-------- WORKING DATA --------

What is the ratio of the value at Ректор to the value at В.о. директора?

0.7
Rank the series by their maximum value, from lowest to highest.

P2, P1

--------
-------- WORKING DATA --------

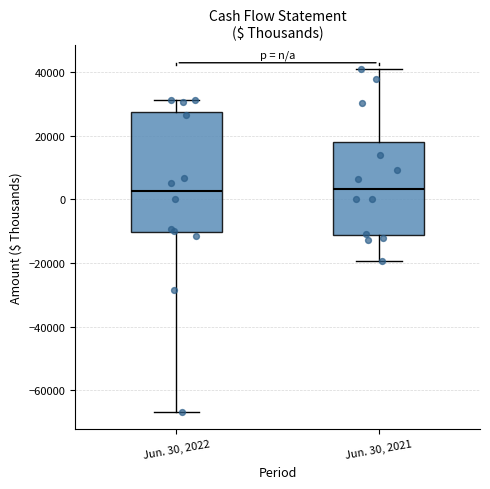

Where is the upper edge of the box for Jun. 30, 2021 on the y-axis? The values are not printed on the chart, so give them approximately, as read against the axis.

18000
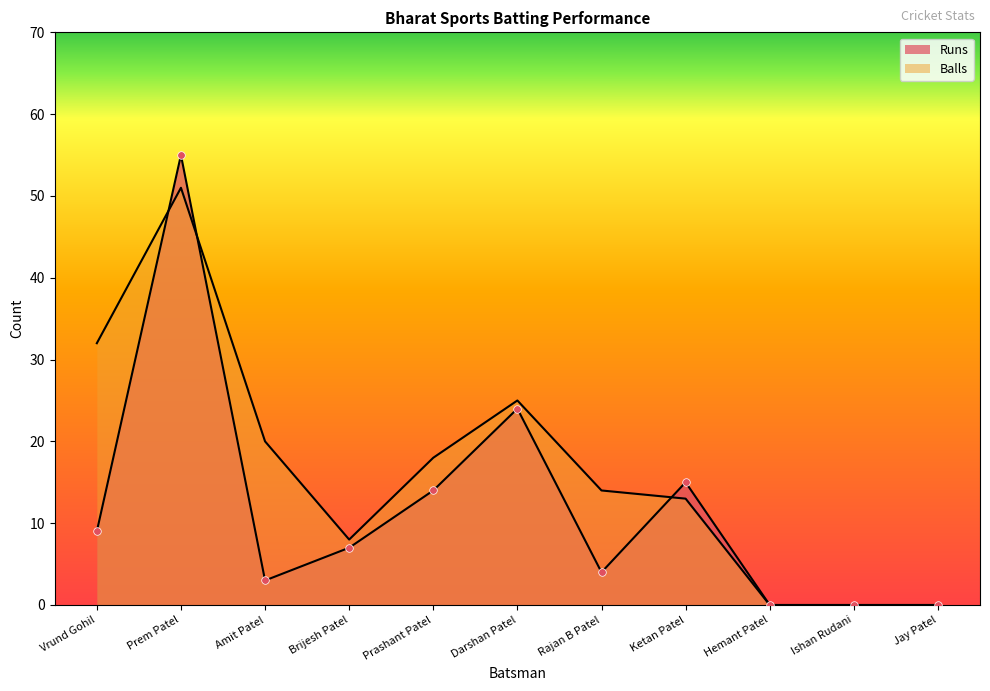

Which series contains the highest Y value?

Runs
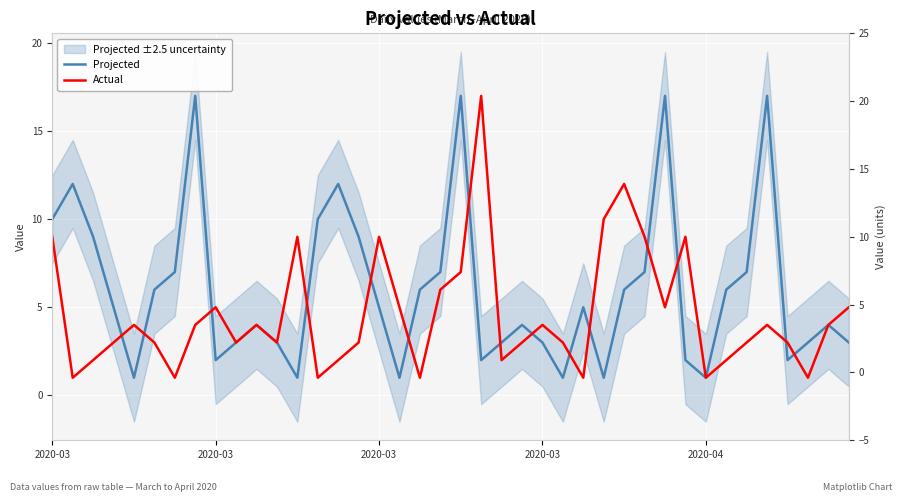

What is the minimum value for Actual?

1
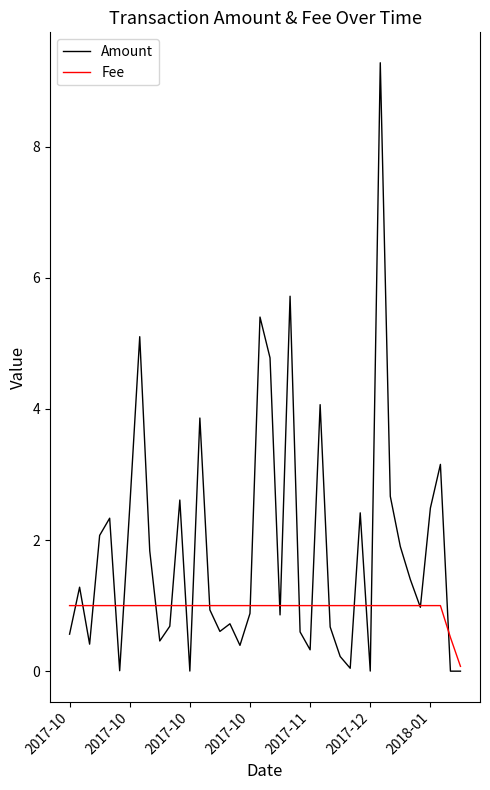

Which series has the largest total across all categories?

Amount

--------

→ EXERCISE GOAL:
Edit the lines from the line with "What is the ratio" to the line with "Rank the series" by replacing "value" with "figure" and leaving everything else unchanged.

→ RESPONSE TO THE EXERCISE:
What is the ratio of the figure at Ректор to the figure at В.о. директора?

0.7
Rank the series by their maximum figure, from lowest to highest.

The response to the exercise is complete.